Saturday, 17 September 2011

The biblical foundation for a celibate priesthood is flimsy, and now cracks are beginning to show in the Catholic church's ban on marriage for those in holy orders

The troubled history of priests, sex and the church may be at a turning point



  • In a new autobiography published this week, Father Edward Daly, former bishop of Derry and the handkerchief-waving priest of the famous Bloody Sunday photograph, has called for an end to the celibacy rule for Catholic priests. Pointing to the severe decline in numbers of serving clergy (while the worldwide Catholic population has almost doubled since 1970, the number of priests has remained virtually static), Daly believes crisis could be averted by allowing priests to marry. Many see clerical celibacy as fundamental to the church, but in fact it is a religious tradition rather than a strict scriptural prohibition, and it has been far from universally observed throughout its history.

    The biblical foundation for a celibate priesthood is flimsy. While Saint Paul recommended celibacy, he thought anyone who cannot "contain themselves" should marry, "for it is better to marry than to be burnt" (1 Corinthians 7:9). Further, the Gospels spoke of apostles who were married, with no hindrance to their ministry. But the model of Christ's own celibacy (emulated by the priest acting "in persona Christi") marked it out as a higher calling, and ultimately an unmarried priest would be more committed to his religious duties, his celibacy giving him the "power to attend upon the Lord, without impediment" (1 Corinthians 7:35).

    The first official attempt to impose celibacy on those in holy orders was made at the Council of Elvira (c 306), and efforts to enforce it followed throughout the middle ages. But how it played out in practice varied enormously, and stories of married clergy and fornicating popes abounded. Pope John XII was accused by a 10th-century synod of having "fornicated with the widow of Rainier, with Stephana his father's concubine, with the widow Anna, and with his own niece, and he made the sacred palace into a whorehouse".

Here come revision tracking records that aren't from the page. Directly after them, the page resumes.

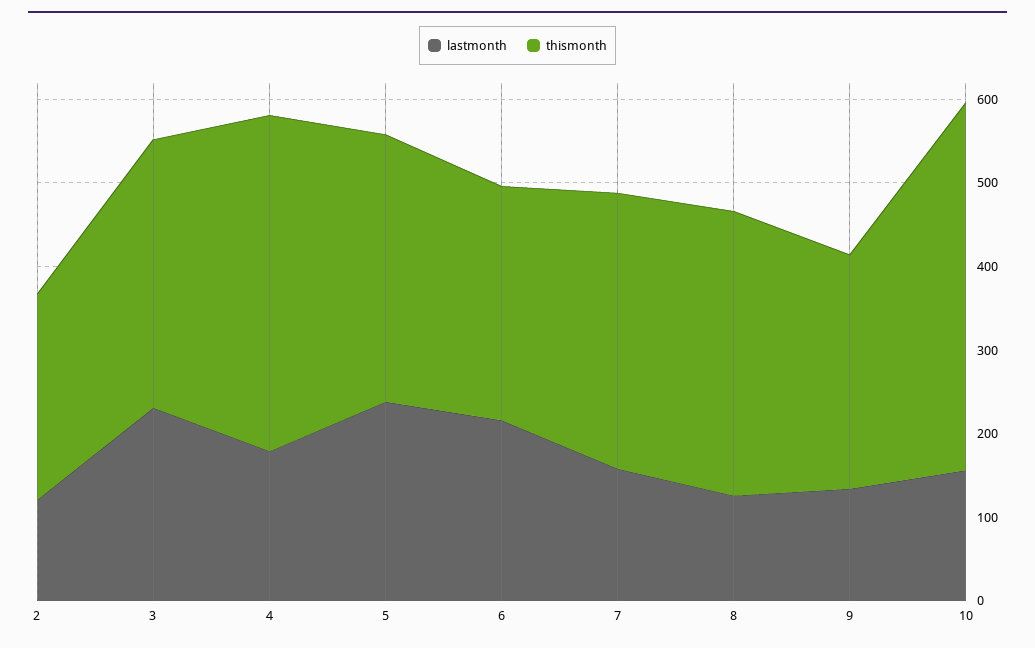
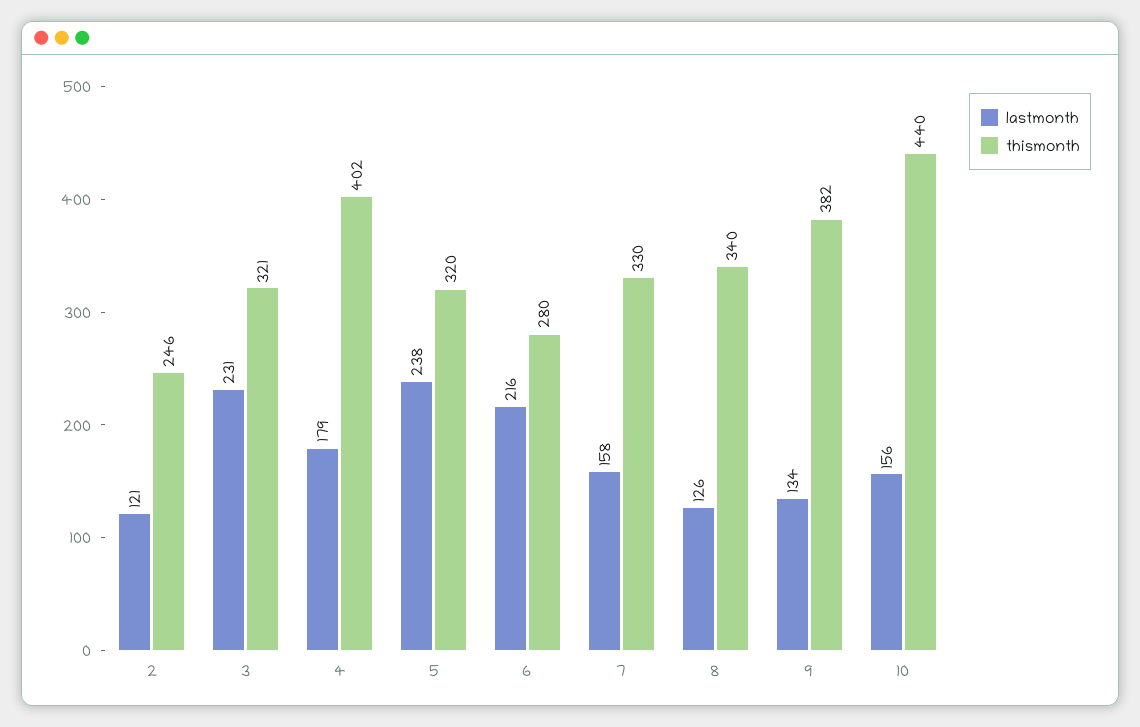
  {
    "lastmonth": {
      "2": 121,
      "3": 231,
      "4": 179,
      "5": 238,
      "6": 216,
      "7": 158,
      "8": 126,
      "9": 134,
      "10": 156
    },
    "thismonth": {
      "2": 246,
      "3": 321,
      "4": 402,
      "5": 320,
      "6": 280,
      "7": 330,
      "8": 340,
-     "9": 280,
+     "9": 382,
      "10": 440
    }
  }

    Unperturbed by such examples, the First and Second Lateran Councils in the 12th century decreed that clerical marriages were invalid, but Thomas Aquinas asserted a century later that this was not the decree of God, but merely church law, reversible by papal or conciliar authority. Indeed, in the middle ages the prohibition of marriage had less to do with spiritual concerns than the conservation of church property. Married priests meant legitimate heirs and the loss of church assets through inheritances – something that couldn't be countenanced.

    The 16th-century Council of Trent confirmed the celibacy rule (just as the Church of England was abolishing it), but it was only in the 20th century that priestly celibacy, along with all matters of sexual morality, became an obsession for the church hierarchy. Following the reforms of the Second Vatican Council, Pope Paul VI issued the encyclical Sacerdotalis Caelibatus, reaffirming the fundamental value of celibacy as allowing "a closer and more complete relationship with the mystery of Christ and the Church for the good of all mankind".

    Yet the encyclical also permitted the possibility of married clergy from other Christian traditions being ordained as Catholic priests, and cracks began to show in the edifice. Although Pope Benedict rejected the idea of married priests in 2006, he has since taken up Paul VI's baton by allowing defecting married Anglican ministers to enter the church.

    The absolute prohibition on married Catholic priests has gone, and with suggestions (of debatable credibility) of a link between the church's child abuse crisis and celibacy, last year's plaintive call for the abolition of the rule from Italian women romantically involved with priests, and the proliferation of groups advocating a married priesthood, a new chapter in the troubled history of priests, sex and the church may be opening.